• _DATA TO PROCESS_:
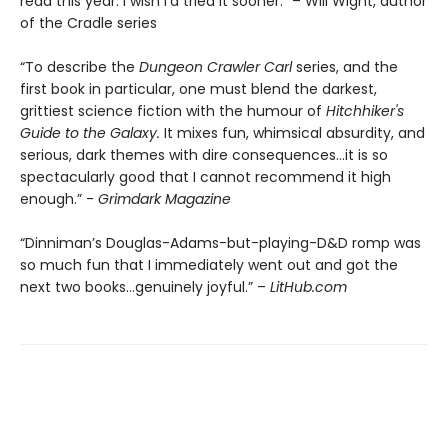
read this year. I wish I’d tried it sooner.” – Will Wight, author
of the Cradle series
“To describe the
Dungeon Crawler Carl
series, and the
first book in particular, one must blend the darkest,
grittiest science fiction with the humour of
Hitchhiker's
Guide to the Galaxy.
It mixes fun, whimsical absurdity, and
serious, dark themes with dire consequences…it is so
spectacularly good that I cannot recommend it high
enough.” -
Grimdark Magazine
“Dinniman’s Douglas-Adams-but-playing-D&D romp was
so much fun that I immediately went out and got the
next two books…genuinely joyful.” –
LitHub.com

• _PROBLEM REQUIREMENTS_:
Recast the text lines of the data above as a JSON list of strings, one string per line, omitting blank lines and leaving out the pictures.

• _TASK RESULT_:
[
  "read this year. I wish I’d tried it sooner.” – Will Wight, author",
  "of the Cradle series",
  "“To describe the",
  "Dungeon Crawler Carl",
  "series, and the",
  "first book in particular, one must blend the darkest,",
  "grittiest science fiction with the humour of",
  "Hitchhiker's",
  "Guide to the Galaxy.",
  "It mixes fun, whimsical absurdity, and",
  "serious, dark themes with dire consequences…it is so",
  "spectacularly good that I cannot recommend it high",
  "enough.” -",
  "Grimdark Magazine",
  "“Dinniman’s Douglas-Adams-but-playing-D&D romp was",
  "so much fun that I immediately went out and got the",
  "next two books…genuinely joyful.” –",
  "LitHub.com"
]